### [TASK REQUIREMENTS]
(A) List every bracketed timestamp in the anxiety transcript, in the order they appear.
(B) Return, word for word, everything in the anxiety transcript from "Absolutely." down to "But am I safe in this moment?".

### [QUOTED PASSAGE]
And so by activating that, is that what you're saying, you can activate that part by doing the exercises you've already talked about in terms of locating where the alarm is and then finding a neutral part in your body, breathing into it.

[00:07:19]

And just movement. That's why yoga is so effective, because it brings you into your body. Anxiety at its root is really a mind body disconnect. We go up into our heads and we stay in our heads because we don't want to go down in our body because that's where the pain is. So we don't want to go into feeling town, down in our body. We don't want to stay up in our thoughts. And that's another addiction. So we get addicted to worry. And that's And that's why it's so hard to treat anxiety just by trying to fix thoughts because we're addicted to thinking already. We don't need any more thinking. We need a lot more feeling, but we don't want to feel because that's where the freaking pain is.

[00:08:00]

Wow. I've gotten a couple of huge things from this. That, first of all, all anxiety results from a separation of some anxiety, some separation condition, experience, or feeling separate from other in childhood.

[00:08:18]

And self.

[00:08:19]

And self. But what you just said, too, was really interesting, which is our response to that alarm or that feeling of being separate from self or separate from others or attacked by others or whatever, is that we actually do separate from ourselves. Anxiety and the alarm system, the way that most of us respond to it is to separate from our bodies, go up in our heads. And the way to quiet the alarm and ultimately turn it off, is to come back and join in with yourself, and come back to where the alarm is sounding off in your body, and then find a neutral or safe space in your body, where you can draw your attention and breathe into back and forth and back and forth. And that when you quiet the alarm, and when you go toward it and soothe your own body, that is the step that you need to take if you want to heal this. And that the thinking is part of the toolkit. Like, what would you recommend as some sentence that we could say if We're trying the tools, we go into our body, we're soothing ourselves. Is there something that people could say or repeat to themselves that you find is effective with the more neck down approach?

[00:09:44]

Absolutely.

[00:09:45]

What do you say?

[00:09:46]

Basically this, Am I safe in this moment? Am I safe in this moment? I know I've got a presentation to do on Friday. I know I've got a big tax bill. I don't know how I'm going to pay for it. My mom is sick. But am I safe in this moment?

[00:10:02]

Why a question? Because I like saying, I am safe. I am okay. You can do both. You can do both in both ways.

### [GIVEN RECORDS]
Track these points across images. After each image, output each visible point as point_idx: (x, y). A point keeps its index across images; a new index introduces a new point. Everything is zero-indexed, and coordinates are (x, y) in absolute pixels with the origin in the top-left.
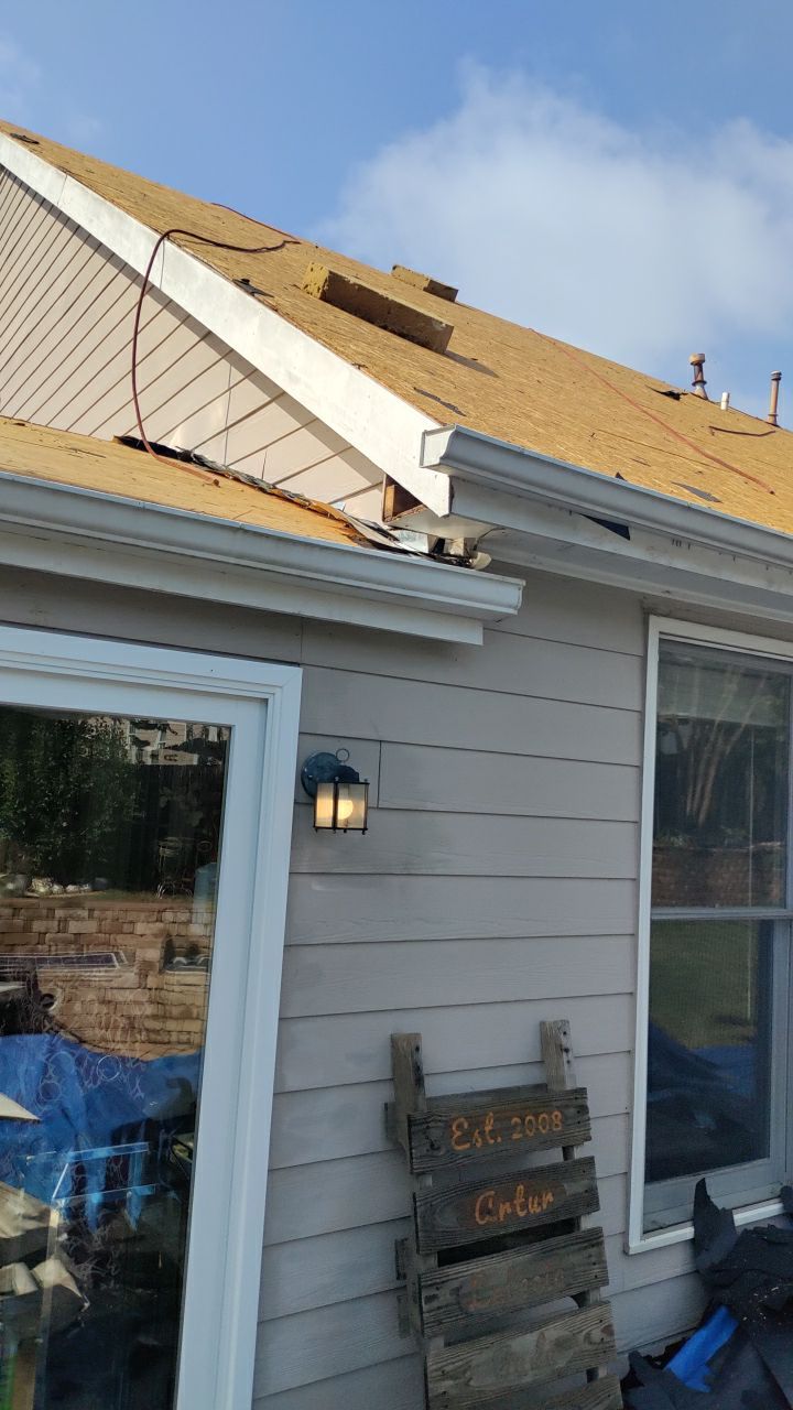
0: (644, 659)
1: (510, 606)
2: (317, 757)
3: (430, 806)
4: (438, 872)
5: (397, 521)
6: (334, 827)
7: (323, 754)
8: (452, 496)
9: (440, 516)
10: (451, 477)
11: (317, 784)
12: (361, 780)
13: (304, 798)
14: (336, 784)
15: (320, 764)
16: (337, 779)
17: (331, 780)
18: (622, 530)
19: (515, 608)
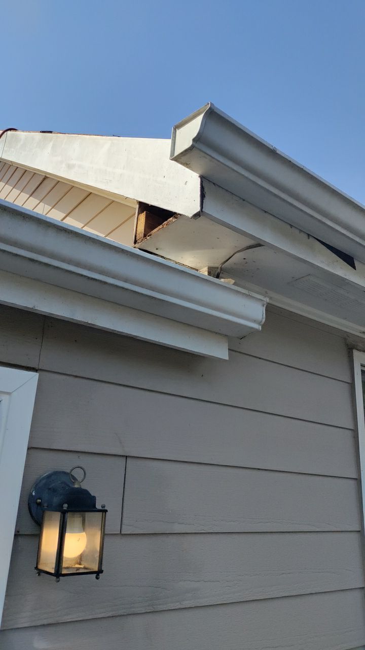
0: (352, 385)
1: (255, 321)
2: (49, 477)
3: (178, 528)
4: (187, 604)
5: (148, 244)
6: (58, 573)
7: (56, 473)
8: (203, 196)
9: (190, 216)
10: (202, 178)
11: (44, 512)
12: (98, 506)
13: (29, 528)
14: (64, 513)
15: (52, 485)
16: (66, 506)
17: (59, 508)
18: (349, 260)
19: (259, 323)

### [LIST OF ANSWERS]
(A)
00:07:19
00:08:00
00:08:18
00:08:19
00:09:44
00:09:45
00:09:46
00:10:02

(B)
Absolutely.

[00:09:45]

What do you say?

[00:09:46]

Basically this, Am I safe in this moment? Am I safe in this moment? I know I've got a presentation to do on Friday. I know I've got a big tax bill. I don't know how I'm going to pay for it. My mom is sick. But am I safe in this moment?